Released on December 21st, Mary Queen of Scots chronicles the 16th-century conflict between Mary Stuart and Queen Elizabeth I. The film opens with a brief backstory: Mary Stuart was born to the Scottish King James V but spent most of her childhood in France and married a French nobleman at fifteen. Widowed by the age of eighteen, Mary returned to Scotland to claim her throne. At that time, her first cousin once removed, Queen Elizabeth I, reigned over England and Ireland.
The film features a talented cast: three-time Oscar nominee Saoirse Ronan portrays Mary, Oscar nominee Margot Robbie plays Elizabeth, and Doctor Who star David Tennant is almost unrecognizable as Protestant cleric John Knox.
Unfortunately, director Josie Rourke, who previously only directed theater, doesn’t give her capable actors the best material. Viewers who are familiar with the history behind the story will be dissatisfied, as will viewers who know nothing about Mary or Elizabeth. There is no way to win.
As do many period dramas, Rourke’s adaptation takes significant liberties with the facts. Considering she spent nearly her entire childhood in France, Mary would not have returned to Scotland with such a distinct Scottish accent (though Ronan’s Scottish accent is spot-on). The climax of the film – a scene in which Mary and Elizabeth meet in person – never occurred in reality. History buffs who are bothered by historical inaccuracies should stay away from this film.

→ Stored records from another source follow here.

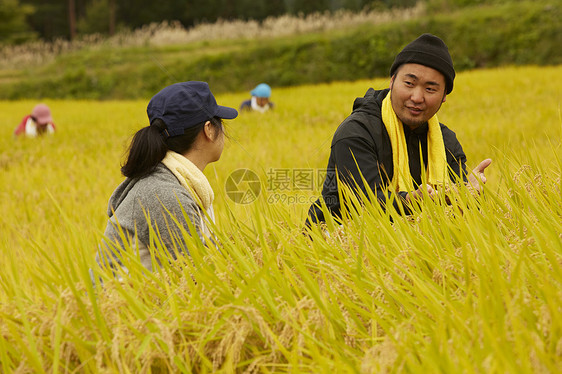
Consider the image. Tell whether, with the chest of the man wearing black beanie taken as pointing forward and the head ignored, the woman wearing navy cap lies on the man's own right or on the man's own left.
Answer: on the man's own right

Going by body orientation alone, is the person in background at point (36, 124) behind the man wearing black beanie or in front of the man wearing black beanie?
behind

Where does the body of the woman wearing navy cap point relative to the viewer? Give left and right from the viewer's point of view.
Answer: facing away from the viewer and to the right of the viewer

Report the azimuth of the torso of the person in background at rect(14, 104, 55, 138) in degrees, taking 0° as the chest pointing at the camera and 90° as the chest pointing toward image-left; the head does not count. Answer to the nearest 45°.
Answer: approximately 315°

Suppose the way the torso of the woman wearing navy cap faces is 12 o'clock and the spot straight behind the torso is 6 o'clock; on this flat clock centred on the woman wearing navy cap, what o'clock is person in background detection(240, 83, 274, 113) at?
The person in background is roughly at 11 o'clock from the woman wearing navy cap.

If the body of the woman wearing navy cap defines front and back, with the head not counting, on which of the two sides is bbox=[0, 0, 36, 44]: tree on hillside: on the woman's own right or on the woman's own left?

On the other hand, viewers who don’t know much about this era will be confused, since many key details are glossed over. Mary was a Catholic and Elizabeth was a Protestant; the intense division between Catholics and Protestants at that time was a significant reason people despised one queen or the other. While Mary was indeed intent on taking Elizabeth’s throne and claiming England for herself, Rourke portrays this conflict as a feud between celebrities rather than the nuanced religious and political conflict it was.
It’s not surprising that the film is mainly about Mary given the title, but as a consequence, Elizabeth’s side to the story is underdeveloped. Elizabeth’s refusal to wed isn’t well-explained, and she vacillates between support for and distrust of Mary without clear reasoning. Seeing Elizabeth’s side more fully would have in turn provided a deeper understanding of Mary and the conflict between the two queens.

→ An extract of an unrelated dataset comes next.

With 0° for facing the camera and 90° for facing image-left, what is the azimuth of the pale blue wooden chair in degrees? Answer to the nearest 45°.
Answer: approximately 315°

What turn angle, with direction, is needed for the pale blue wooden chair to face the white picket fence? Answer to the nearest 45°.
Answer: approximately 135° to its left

That’s not to say that the film has no redeeming qualities. Thanks to Rourke’s theater background, the costumes, makeup, and sets are beautiful. A prosthetic nose and realistic-looking smallpox make Margot Robbie look much like Elizabeth.

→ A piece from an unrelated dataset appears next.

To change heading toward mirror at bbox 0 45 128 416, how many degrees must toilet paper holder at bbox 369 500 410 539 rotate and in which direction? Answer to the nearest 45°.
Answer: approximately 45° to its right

The strong female friendships are also a welcome surprise. Mary’s relationship with her ladies-in-waiting is reminiscent of many modern-day female friendships; the young women giggle and gossip and ask for advice on men.
But aside from this small portrait of sisterhood, one viewer commented that the film has “no redeemable characters.” While political deceit is to be expected, the characters simply aren’t decent people. Mary’s second husband, Lord Darnley – who was also her first cousin, which the film does not mention – is a drunkard who hits Mary and displays little respect for her. He betrays his wife on two significant occasions, making him perhaps an even scarier rival than Elizabeth is.
All in all, if political soap operas are your cup of tea, then Mary Queen of Scots is a worthwhile film to see. There’s plenty of violence and sex to warrant the movie’s R rating, and the actors do an excellent job with the material they’re given. But if you’re looking for a compelling, enlightening historical drama, stick to the History channel, or wait until the film is released on streaming services.